The July 9 “Health Watch” article (“More money for food safety doesn’t mean that cooks can relax,” Good Eating) was interesting but missed the point.
The primary reason people become infected with food-borne illnesses is not because inspections and food-handling practices are inadequate, but because the food itself, primarily meat, is infected from the start by grossly poor hygiene and husbandry practices.
The severe crowding, filth and stress to which animals in factory-style megafarms are subjected causes most of them to become ill with infections, respiratory diseases, parasites and even cancerous growths before they are sent to slaughter. Because the majority of animals arriving at slaughterhouses are sick (but accepted anyway), it is nearly impossible to stop the passage of illness-causing pathogens on to consumers.

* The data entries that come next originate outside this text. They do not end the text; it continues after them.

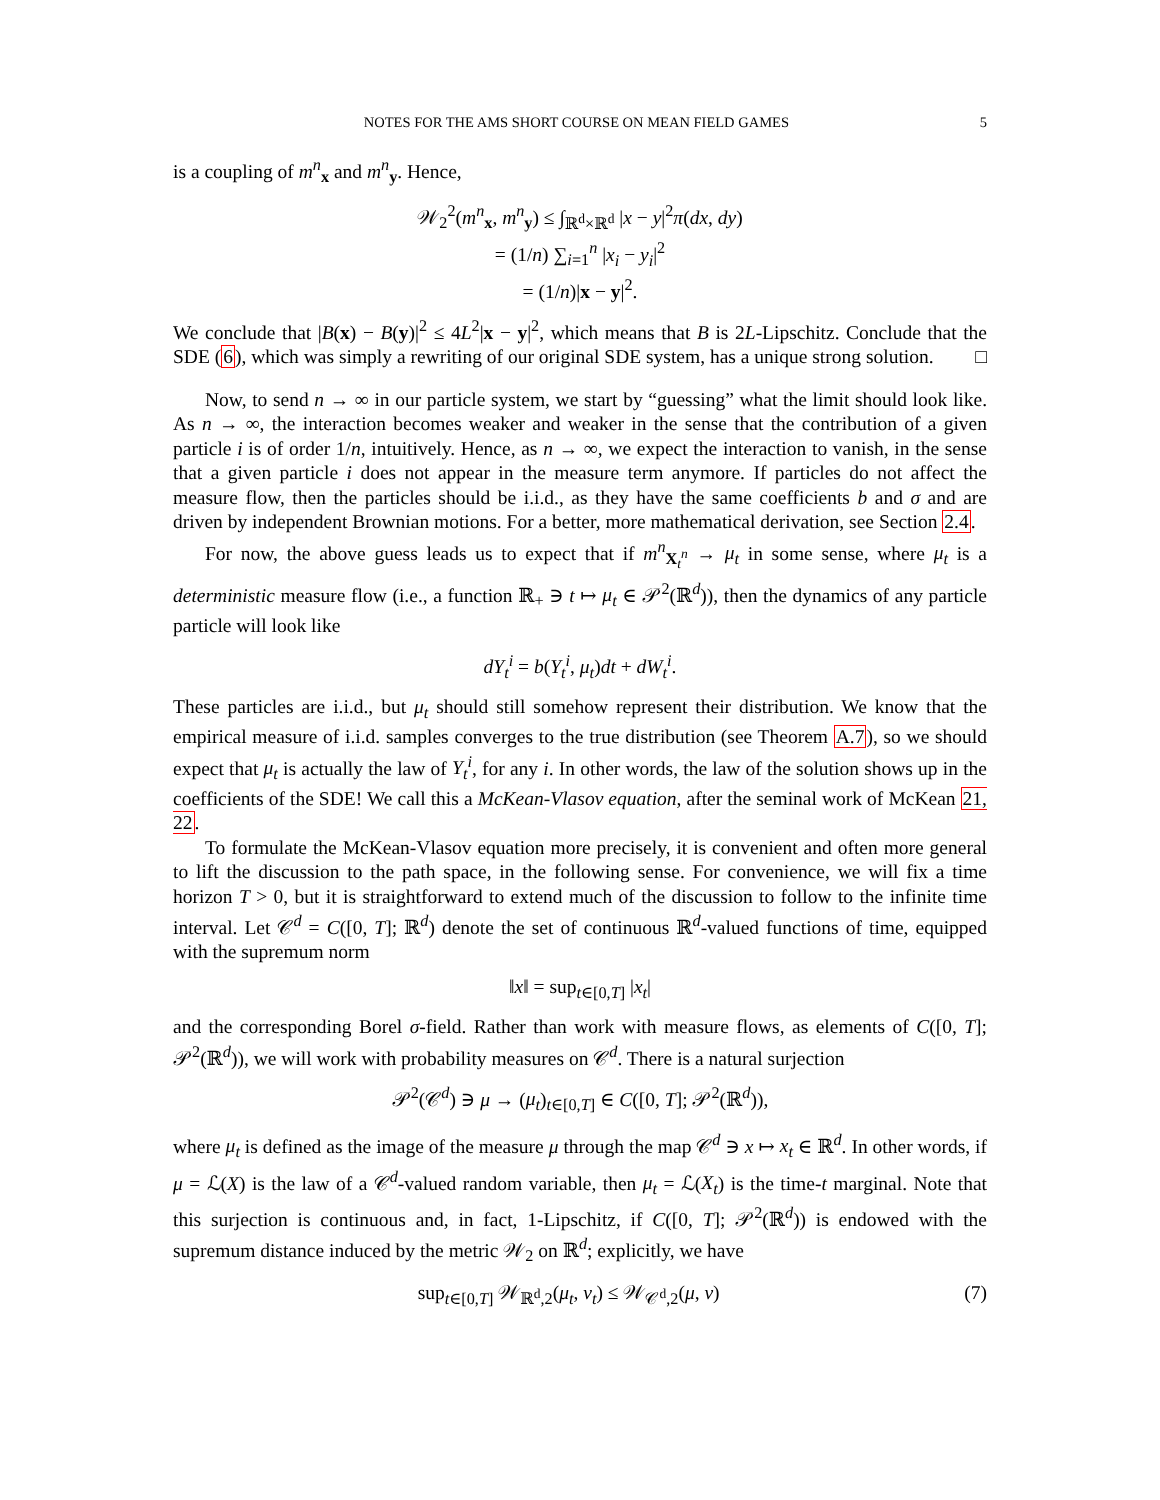NOTES FOR THE AMS SHORT COURSE ON MEAN FIELD GAMES 5
is a coupling of m<sup>n</sup><sub>x</sub> and m<sup>n</sup><sub>y</sub>. Hence,
𝒲<sub>2</sub><sup>2</sup>(m<sup>n</sup><sub>x</sub>, m<sup>n</sup><sub>y</sub>) ≤ ∫<sub>ℝ<sup>d</sup>×ℝ<sup>d</sup></sub> |x − y|<sup>2</sup>π(dx, dy)
= (1/n) ∑<sub>i=1</sub><sup>n</sup> |x<sub>i</sub> − y<sub>i</sub>|<sup>2</sup>
= (1/n)|x − y|<sup>2</sup>.
We conclude that |B(x) − B(y)|<sup>2</sup> ≤ 4L<sup>2</sup>|x − y|<sup>2</sup>, which means that B is 2L-Lipschitz. Conclude that the SDE (6), which was simply a rewriting of our original SDE system, has a unique strong solution. □
Now, to send n → ∞ in our particle system, we start by “guessing” what the limit should look like. As n → ∞, the interaction becomes weaker and weaker in the sense that the contribution of a given particle i is of order 1/n, intuitively. Hence, as n → ∞, we expect the interaction to vanish, in the sense that a given particle i does not appear in the measure term anymore. If particles do not affect the measure flow, then the particles should be i.i.d., as they have the same coefficients b and σ and are driven by independent Brownian motions. For a better, more mathematical derivation, see Section 2.4.
For now, the above guess leads us to expect that if m<sup>n</sup><sub>X<sub>t</sub><sup>n</sup></sub> → μ<sub>t</sub> in some sense, where μ<sub>t</sub> is a deterministic measure flow (i.e., a function ℝ<sub>+</sub> ∋ t ↦ μ<sub>t</sub> ∈ 𝒫<sup>2</sup>(ℝ<sup>d</sup>)), then the dynamics of any particle particle will look like
dY<sub>t</sub><sup>i</sup> = b(Y<sub>t</sub><sup>i</sup>, μ<sub>t</sub>)dt + dW<sub>t</sub><sup>i</sup>.
These particles are i.i.d., but μ<sub>t</sub> should still somehow represent their distribution. We know that the empirical measure of i.i.d. samples converges to the true distribution (see Theorem A.7), so we should expect that μ<sub>t</sub> is actually the law of Y<sub>t</sub><sup>i</sup>, for any i. In other words, the law of the solution shows up in the coefficients of the SDE! We call this a McKean-Vlasov equation, after the seminal work of McKean 21, 22.
To formulate the McKean-Vlasov equation more precisely, it is convenient and often more general to lift the discussion to the path space, in the following sense. For convenience, we will fix a time horizon T > 0, but it is straightforward to extend much of the discussion to follow to the infinite time interval. Let 𝒞<sup>d</sup> = C([0, T]; ℝ<sup>d</sup>) denote the set of continuous ℝ<sup>d</sup>-valued functions of time, equipped with the supremum norm
‖x‖ = sup<sub>t∈[0,T]</sub> |x<sub>t</sub>|
and the corresponding Borel σ-field. Rather than work with measure flows, as elements of C([0, T]; 𝒫<sup>2</sup>(ℝ<sup>d</sup>)), we will work with probability measures on 𝒞<sup>d</sup>. There is a natural surjection
𝒫<sup>2</sup>(𝒞<sup>d</sup>) ∋ μ → (μ<sub>t</sub>)<sub>t∈[0,T]</sub> ∈ C([0, T]; 𝒫<sup>2</sup>(ℝ<sup>d</sup>)),
where μ<sub>t</sub> is defined as the image of the measure μ through the map 𝒞<sup>d</sup> ∋ x ↦ x<sub>t</sub> ∈ ℝ<sup>d</sup>. In other words, if μ = ℒ(X) is the law of a 𝒞<sup>d</sup>-valued random variable, then μ<sub>t</sub> = ℒ(X<sub>t</sub>) is the time-t marginal. Note that this surjection is continuous and, in fact, 1-Lipschitz, if C([0, T]; 𝒫<sup>2</sup>(ℝ<sup>d</sup>)) is endowed with the supremum distance induced by the metric 𝒲<sub>2</sub> on ℝ<sup>d</sup>; explicitly, we have
sup<sub>t∈[0,T]</sub> 𝒲<sub>ℝ<sup>d</sup>,2</sub>(μ<sub>t</sub>, ν<sub>t</sub>) ≤ 𝒲<sub>𝒞<sup>d</sup>,2</sub>(μ, ν) (7)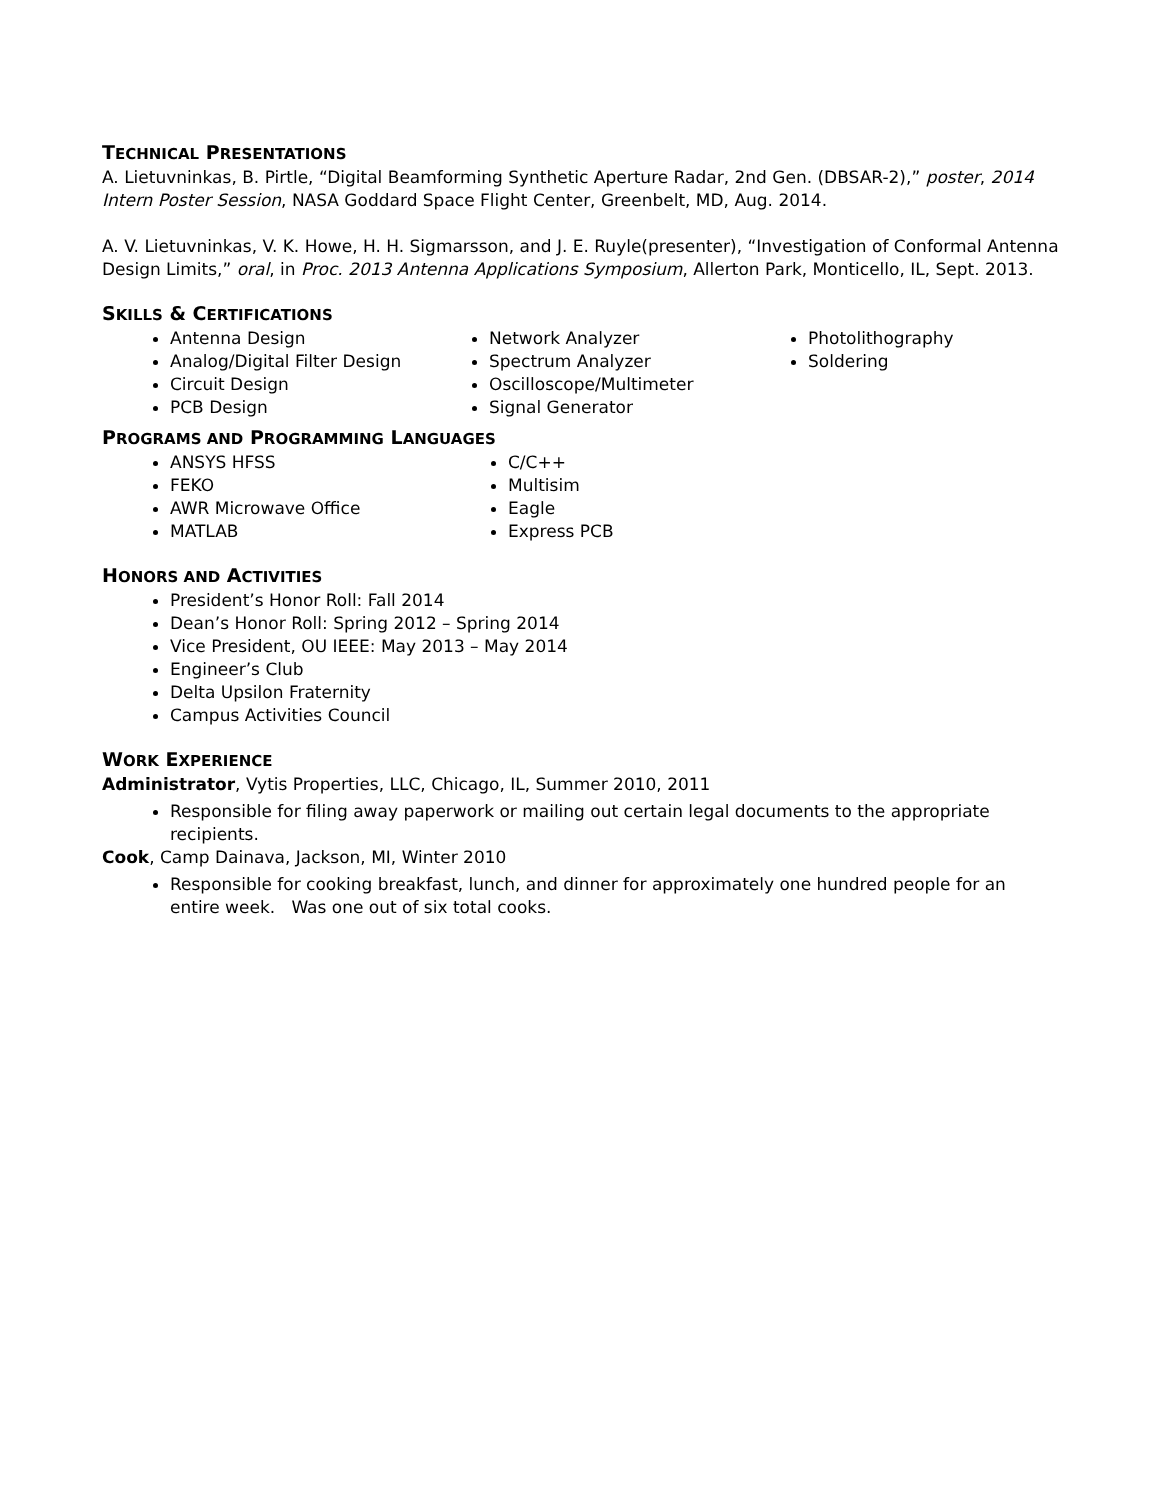TECHNICAL PRESENTATIONS
A. Lietuvninkas, B. Pirtle, “Digital Beamforming Synthetic Aperture Radar, 2nd Gen. (DBSAR-2),” poster, 2014 Intern Poster Session, NASA Goddard Space Flight Center, Greenbelt, MD, Aug. 2014.
A. V. Lietuvninkas, V. K. Howe, H. H. Sigmarsson, and J. E. Ruyle(presenter), “Investigation of Conformal Antenna Design Limits,” oral, in Proc. 2013 Antenna Applications Symposium, Allerton Park, Monticello, IL, Sept. 2013.
SKILLS & CERTIFICATIONS
Antenna Design
Analog/Digital Filter Design
Circuit Design
PCB Design
Network Analyzer
Spectrum Analyzer
Oscilloscope/Multimeter
Signal Generator
Photolithography
Soldering
PROGRAMS AND PROGRAMMING LANGUAGES
ANSYS HFSS
FEKO
AWR Microwave Office
MATLAB
C/C++
Multisim
Eagle
Express PCB
HONORS AND ACTIVITIES
President’s Honor Roll: Fall 2014
Dean’s Honor Roll: Spring 2012 – Spring 2014
Vice President, OU IEEE: May 2013 – May 2014
Engineer’s Club
Delta Upsilon Fraternity
Campus Activities Council
WORK EXPERIENCE
Administrator, Vytis Properties, LLC, Chicago, IL, Summer 2010, 2011
Responsible for filing away paperwork or mailing out certain legal documents to the appropriate recipients.
Cook, Camp Dainava, Jackson, MI, Winter 2010
Responsible for cooking breakfast, lunch, and dinner for approximately one hundred people for an entire week. Was one out of six total cooks.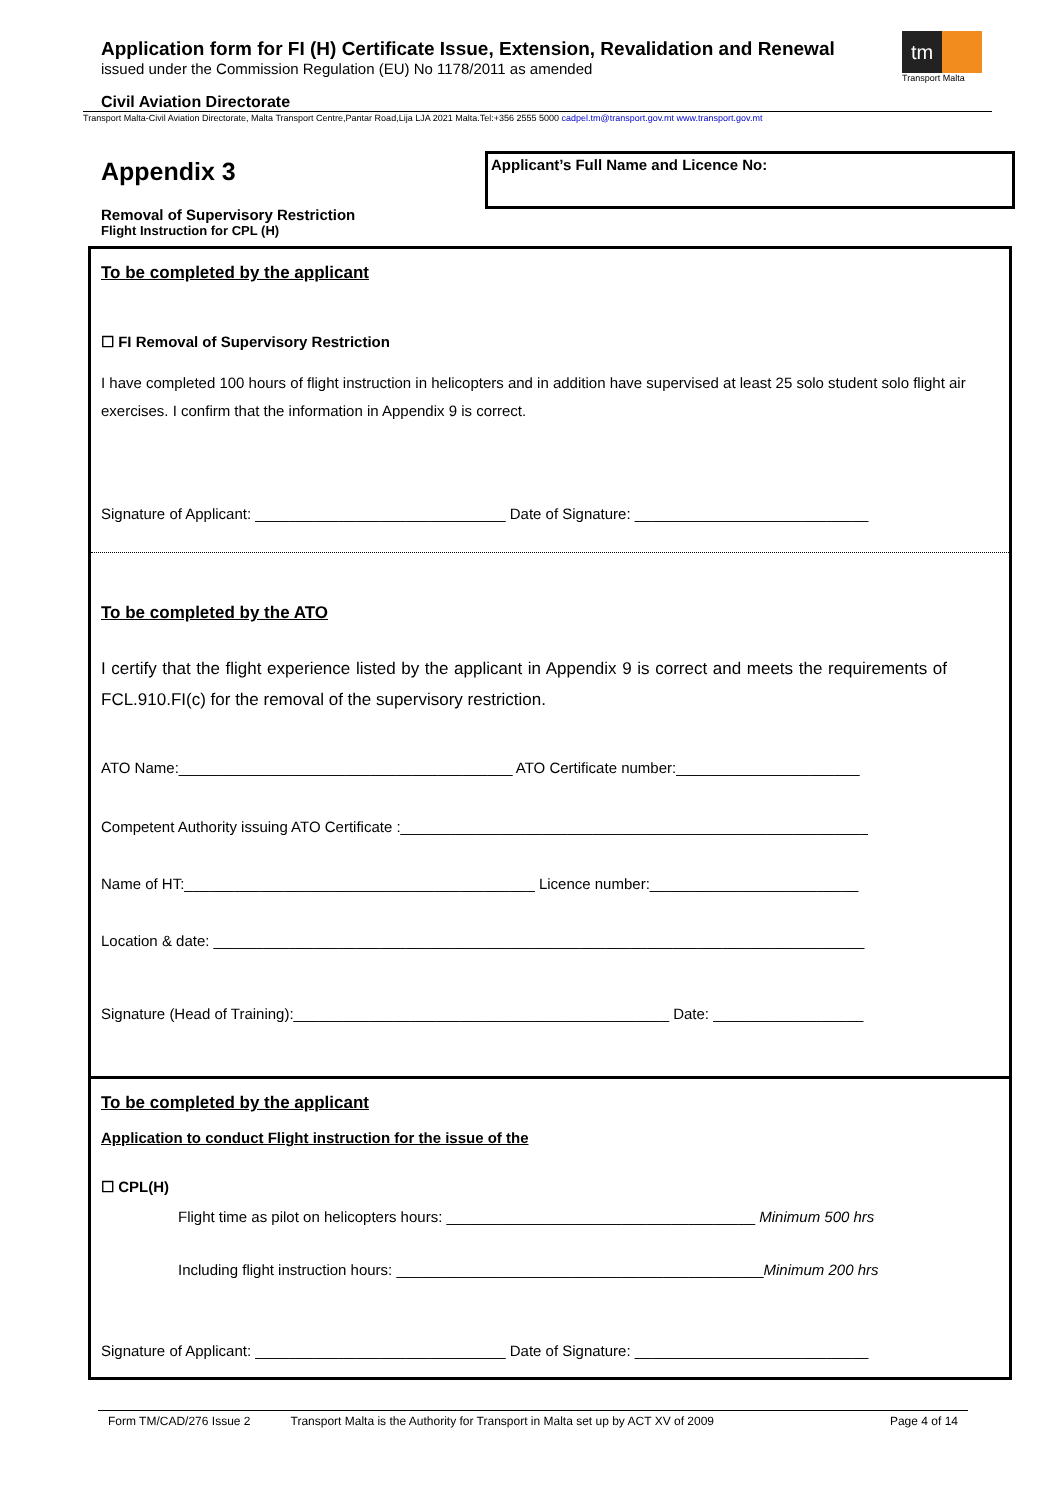Application form for FI (H) Certificate Issue, Extension, Revalidation and Renewal
issued under the Commission Regulation (EU) No 1178/2011 as amended
tm
Transport Malta
Civil Aviation Directorate
Transport Malta-Civil Aviation Directorate, Malta Transport Centre,Pantar Road,Lija LJA 2021 Malta.Tel:+356 2555 5000 cadpel.tm@transport.gov.mt www.transport.gov.mt
Appendix 3
Removal of Supervisory Restriction
Flight Instruction for CPL (H)
Applicant’s Full Name and Licence No:
To be completed by the applicant
☐ FI Removal of Supervisory Restriction
I have completed 100 hours of flight instruction in helicopters and in addition have supervised at least 25 solo student solo flight air exercises. I confirm that the information in Appendix 9 is correct.
Signature of Applicant: ______________________________ Date of Signature: ____________________________
To be completed by the ATO
I certify that the flight experience listed by the applicant in Appendix 9 is correct and meets the requirements of FCL.910.FI(c) for the removal of the supervisory restriction.
ATO Name:________________________________________ ATO Certificate number:______________________
Competent Authority issuing ATO Certificate :________________________________________________________
Name of HT:__________________________________________ Licence number:_________________________
Location & date: ______________________________________________________________________________
Signature (Head of Training):_____________________________________________ Date: __________________
To be completed by the applicant
Application to conduct Flight instruction for the issue of the
☐ CPL(H)
Flight time as pilot on helicopters hours: _____________________________________ Minimum 500 hrs
Including flight instruction hours: ____________________________________________Minimum 200 hrs
Signature of Applicant: ______________________________ Date of Signature: ____________________________
Form TM/CAD/276 Issue 2 Transport Malta is the Authority for Transport in Malta set up by ACT XV of 2009 Page 4 of 14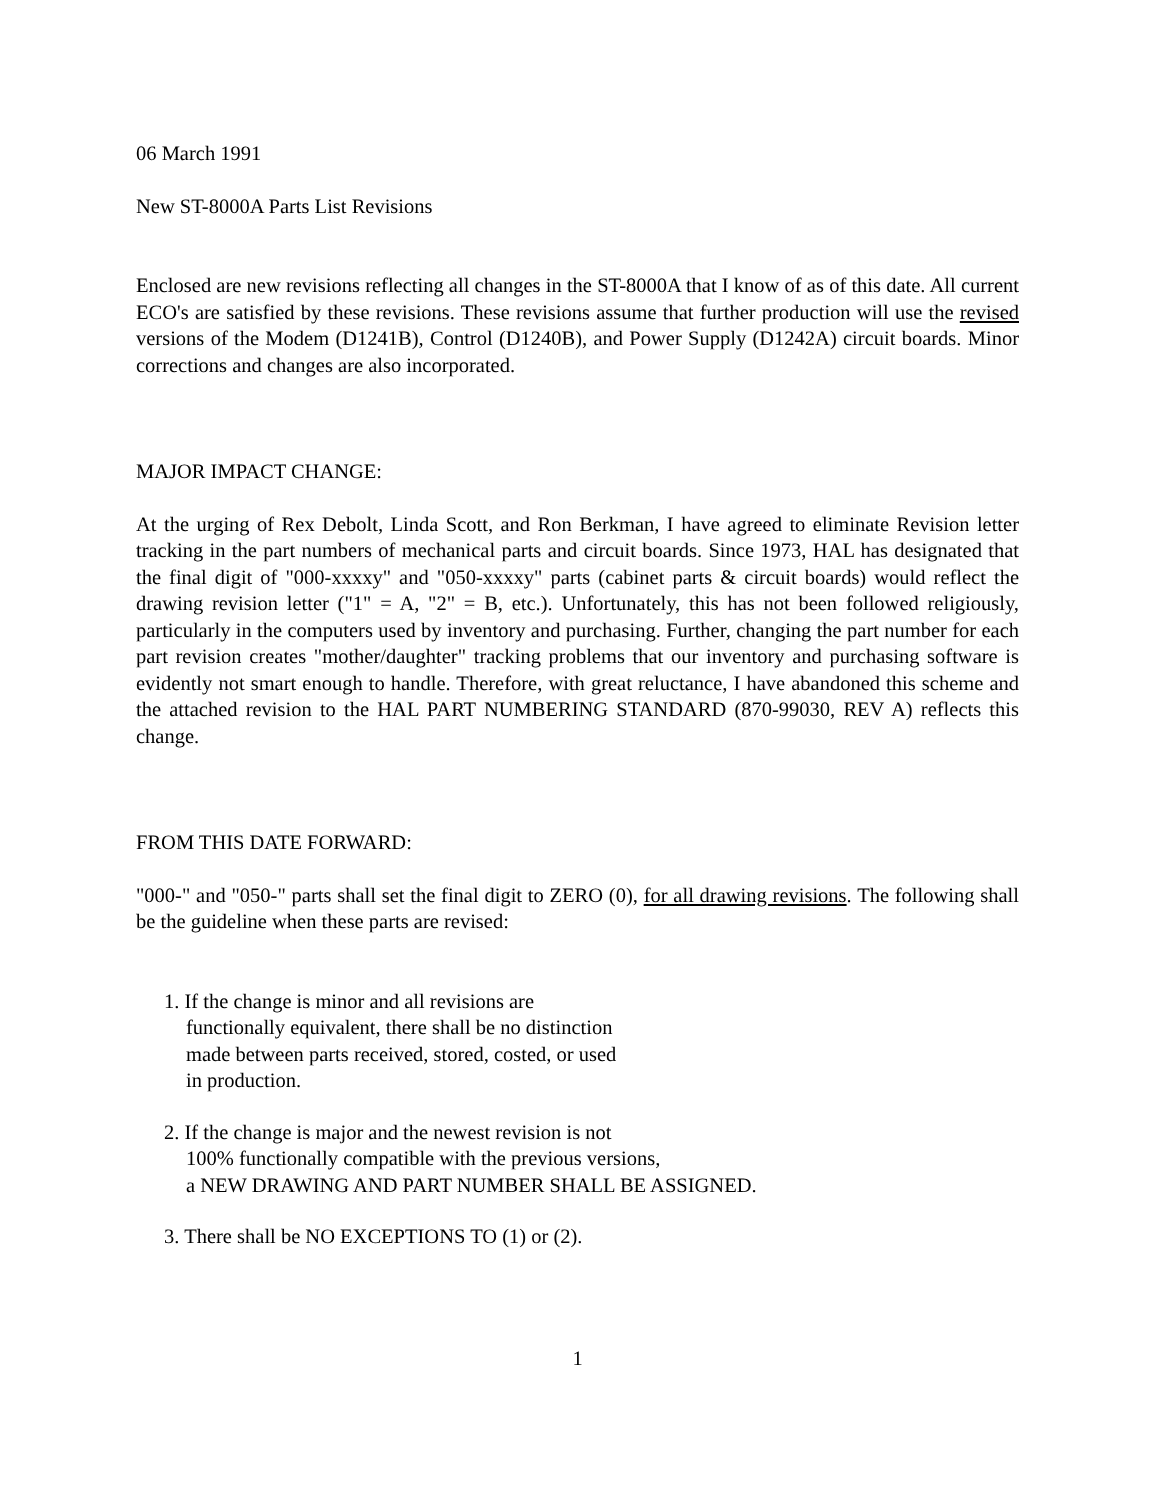06 March 1991
New ST-8000A Parts List Revisions
Enclosed are new revisions reflecting all changes in the ST-8000A that I know of as of this date. All current ECO's are satisfied by these revisions. These revisions assume that further production will use the revised versions of the Modem (D1241B), Control (D1240B), and Power Supply (D1242A) circuit boards. Minor corrections and changes are also incorporated.
MAJOR IMPACT CHANGE:
At the urging of Rex Debolt, Linda Scott, and Ron Berkman, I have agreed to eliminate Revision letter tracking in the part numbers of mechanical parts and circuit boards. Since 1973, HAL has designated that the final digit of "000-xxxxy" and "050-xxxxy" parts (cabinet parts & circuit boards) would reflect the drawing revision letter ("1" = A, "2" = B, etc.). Unfortunately, this has not been followed religiously, particularly in the computers used by inventory and purchasing. Further, changing the part number for each part revision creates "mother/daughter" tracking problems that our inventory and purchasing software is evidently not smart enough to handle. Therefore, with great reluctance, I have abandoned this scheme and the attached revision to the HAL PART NUMBERING STANDARD (870-99030, REV A) reflects this change.
FROM THIS DATE FORWARD:
"000-" and "050-" parts shall set the final digit to ZERO (0), for all drawing revisions. The following shall be the guideline when these parts are revised:
1. If the change is minor and all revisions are
functionally equivalent, there shall be no distinction
made between parts received, stored, costed, or used
in production.
2. If the change is major and the newest revision is not
100% functionally compatible with the previous versions,
a NEW DRAWING AND PART NUMBER SHALL BE ASSIGNED.
3. There shall be NO EXCEPTIONS TO (1) or (2).
1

When manure from these unhealthy animals is spread on farmland, the infectious organisms may contaminate vegetables. Our system of “sick farming” thus puts everyone–even those who wisely avoid eating animal products–at risk for food poisoning.
Waiting until “food” animals are killed to begin tackling the problem of food-borne pathogens is absurd. At the very least, the U.S. government should mandate that husbandry practices that promote the development and spread of illness among farm animals be banned. Not only would clean and humane animal-rearing systems virtually eliminate outbreaks of pathogenic disease, they would also virtually eliminate the need to dose farm animals with 50 percent of this country’s total output of antibiotics and other pharmaceuticals.
The passing on of antibiotic residues and antibiotic-resistant bacteria from animals to humans is a rarely acknowledged crisis with severe implications. Organics-based “zero tolerance” for food-borne illness programs work in several northern European countries, but they are resisted here.